EXERCISE BRIEF |
Pictures do not belong in the copy. Return all of the entries exactly.
** AVAILABLE DATA follows **
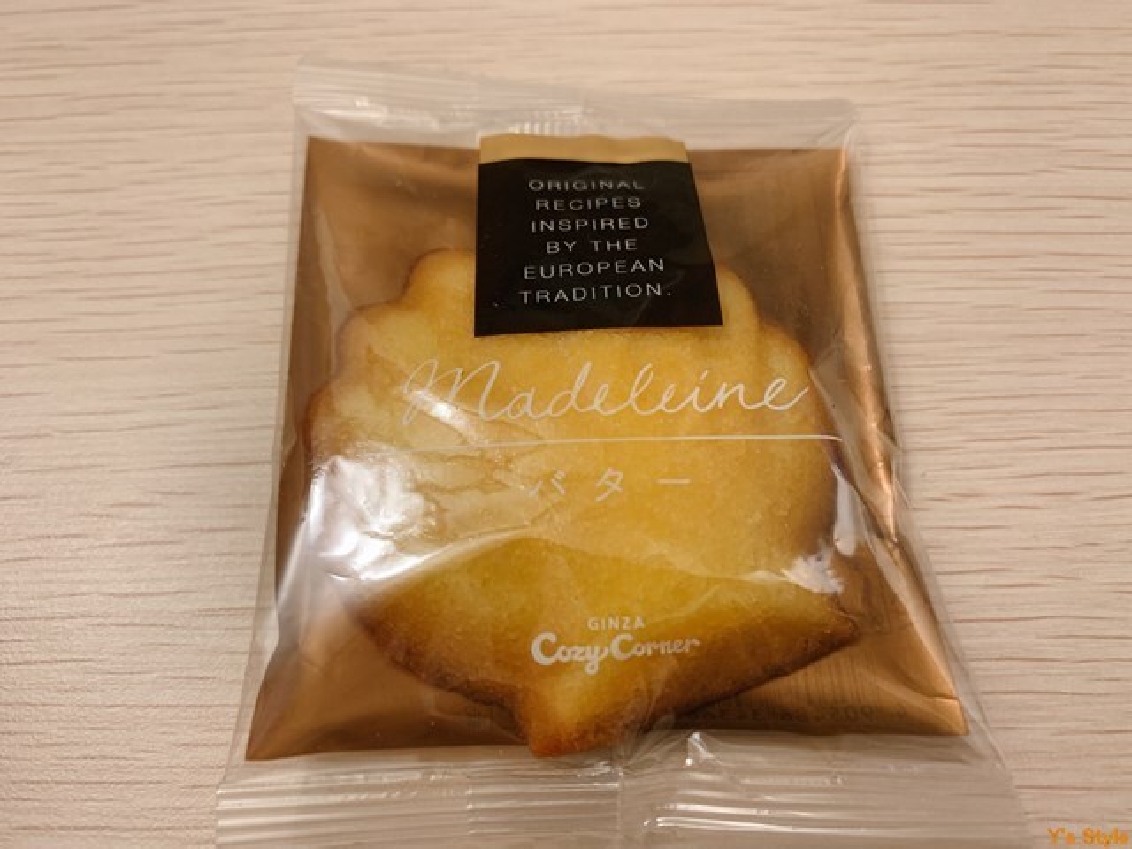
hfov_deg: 67.3
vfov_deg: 53.1
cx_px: 566
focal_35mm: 26
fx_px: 850
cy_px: 424
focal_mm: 4.25
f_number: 1.8
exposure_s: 1/60
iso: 250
** End of AVAILABLE DATA **
SOLVED EXERCISE |
hfov_deg: 67.3
vfov_deg: 53.1
cx_px: 566
focal_35mm: 26
fx_px: 850
cy_px: 424
focal_mm: 4.25
f_number: 1.8
exposure_s: 1/60
iso: 250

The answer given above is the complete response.